PM me to submitt them should you choose


----------



## WolfFish (Jun 30, 2004)

is that bush fish also called a climbing perch? I have seen them loads of times and it looks very similar.


----------



## Death in #'s (Apr 29, 2003)

(speechless)


----------



## Rigor_mortiZ_Rhom (Dec 21, 2003)




----------



## Methuzela (Apr 27, 2004)

those are predators? could i keep them with a baby Polypterus Senegalus? I see those butterfly fish at the store all the time and their real nice.


----------



## Fruitbat (Jan 2, 2004)

Methuzela....

As a matter of fact, my African Butterfly Fish are in an aquarium with 4 sub-adult _Polypterus_ of different species. So is the _Ctenopoma_. They all get along like one big, happy family. Butterfly Fish are strictly surface feeders and will eat small fish and insects at the surface. They also eat frozen beef heart and frozen silversides (small ones) from my fingers.

Wolffish....

Yes....the _Ctenopoma_ species are often called 'Climbing Perch', NOT to be confused with their Asian relative the 'true' Climbing Perch _Anabas_.

Innes....

You have a my permission to use ANY picture I post on this forum as long as it isn't for commercial purposes. PM me and let me know what you need.


----------



## yorkshire (Jul 27, 2004)

simply stunning


----------



## ty (May 14, 2004)

awesome Leopard Bush Fish ... never seen one of those before.
how big do they get? what kind of fish do you keep it with?


----------



## acestro (Jul 7, 2003)

Need to be more Ctenopoma in the hobby, that's a really nice specimen! Do you have (or have you had) any other African labyrinth fishes?


----------



## Fruitbat (Jan 2, 2004)

Right now I've got the three _Ctenopoma acutirostre_, a pair of _Microctenopoma fasciolatum_ and a pair of small _Microctenopoma ansorgii_. In the past I have also kept _Ctenopoma kingsleyae, Ctenopoma ocellatum_ and _Ctenopoma weeksii_ (which used to be called _Ctenopoma oxyrhynchum_).
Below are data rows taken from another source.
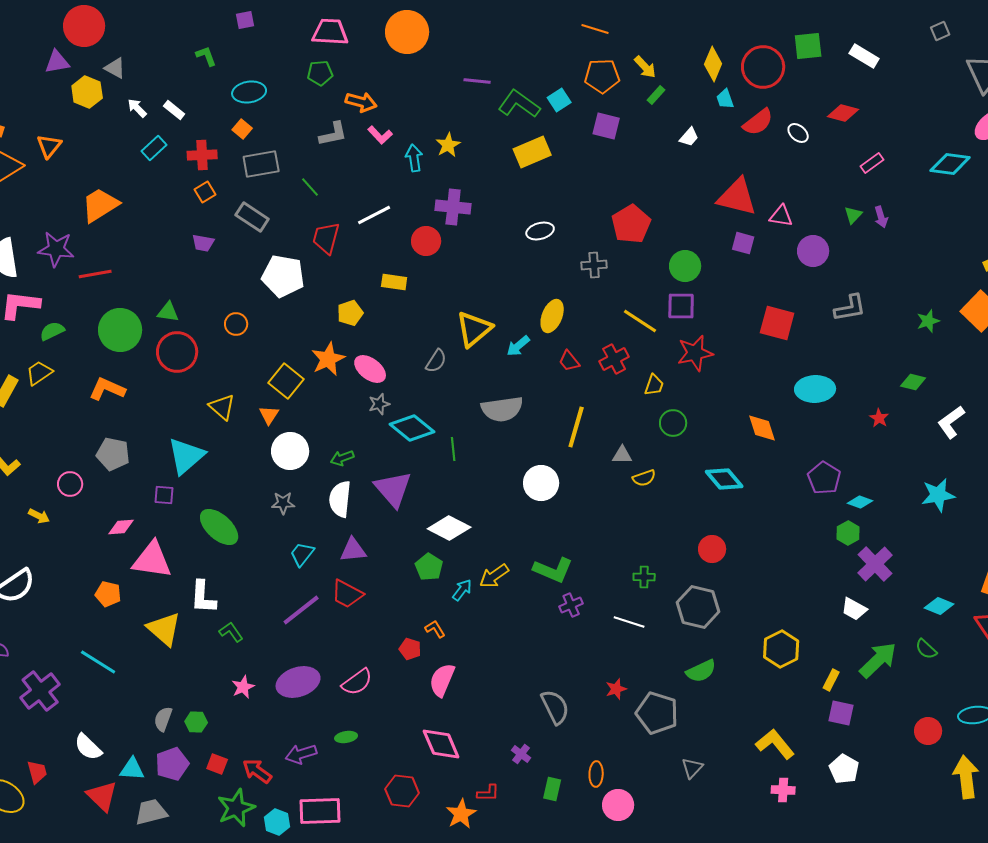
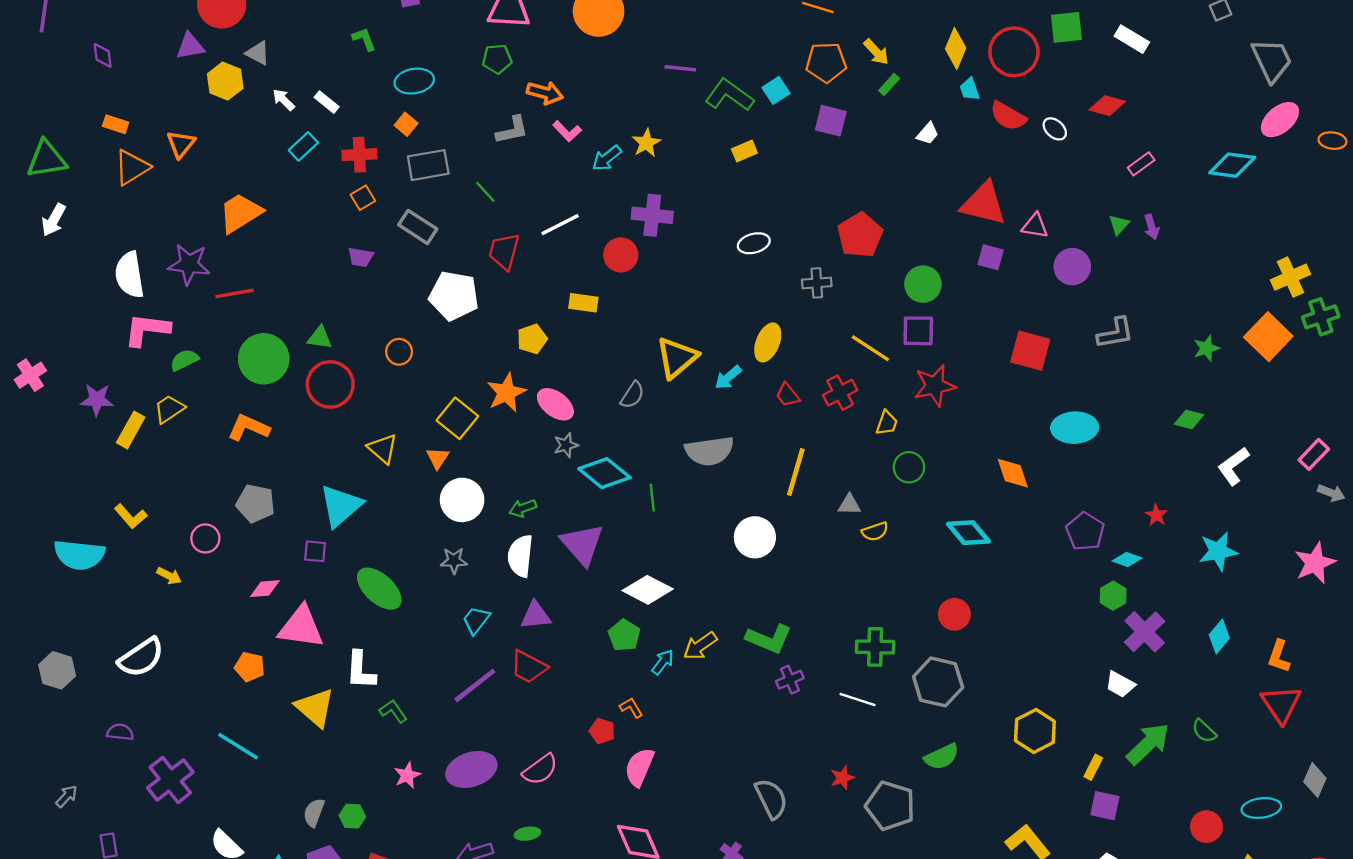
red semicircle: (758, 122) -> (1008, 116), turned 68
yellow rectangle: (532, 152) -> (744, 151), size x0.6
cyan arrow: (414, 158) -> (607, 158), turned -120
red star: (879, 418) -> (1156, 515), moved
green cross: (644, 577) -> (875, 647), size x1.5
cyan diamond: (939, 606) -> (1219, 636), moved, turned -72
Since most of the African anabantids aren't particularly colorful they haven't made a big 'splash' among aquarists....especially in the United States, though they are much more popular in Germany. As a result, they are really hard to find in local fish stores. Unless I can get an LFS to special order them (which they usually won't because the wholesalers want them to buy in quantity), they are really difficult to get!

ty.....

This particular species gets to about 6 inches and shares a tank with other African anabantids, some African Butterfly Fish, and 4 'teenaged' bichirs _Polypterus_. There is no squabbling at all between the fish.


----------



## Serygo (May 17, 2004)

very nice.


----------



## rchan11 (May 6, 2004)




----------



## ty (May 14, 2004)

Fruitbat said:


> Right now I've got the three _Ctenopoma acutirostre_, a pair of _Microctenopoma fasciolatum_ and a pair of small _Microctenopoma ansorgii_. In the past I have also kept _Ctenopoma kingsleyae, Ctenopoma ocellatum_ and _Ctenopoma weeksii_ (which used to be called _Ctenopoma oxyrhynchum_).
> 
> Since most of the African anabantids aren't particularly colorful they haven't made a big 'splash' among aquarists....especially in the United States, though they are much more popular in Germany. As a result, they are really hard to find in local fish stores. Unless I can get an LFS to special order them (which they usually won't because the wholesalers want them to buy in quantity), they are really difficult to get!
> 
> ...


 thanks for answering my questions.... a few more if you dont mine
how big of a tank are they in? how much did the leopard bush fish cost you?


----------



## WolfFish (Jun 30, 2004)

are those really oddballs in america? i see them all the time. I still like them though. Do you have any other oddballs?


----------



## Fruitbat (Jan 2, 2004)

Right now the _Ctenopomas_ and the other fish I listed are in a 20gallon long grow-out tank for the _Polypterus_. If I remember correctly, I paid about $15 per fish for the _C. acutirostre_. They're quite uncommon in Dallas-area fish stores.

Other oddballs.....yes....I've got a few fish that most people would qualify in that category, such as:

_Polypterus senegalus, Polypterus ornatipinnis, Polypterus delhezi, Polypterus palmas polli, Polypterus weeksii, Erpetoichthys calabaricus, Xenomystus nigri, Sturisoma sp., Pantodon buchholzi_ and a few other 'odds' and ends.

I'm also getting in _Polypterus retropinnis, Polypterus_ sp. 'Gold Dust' and the African Mud Fish _Phractolaemus ansorgei_


----------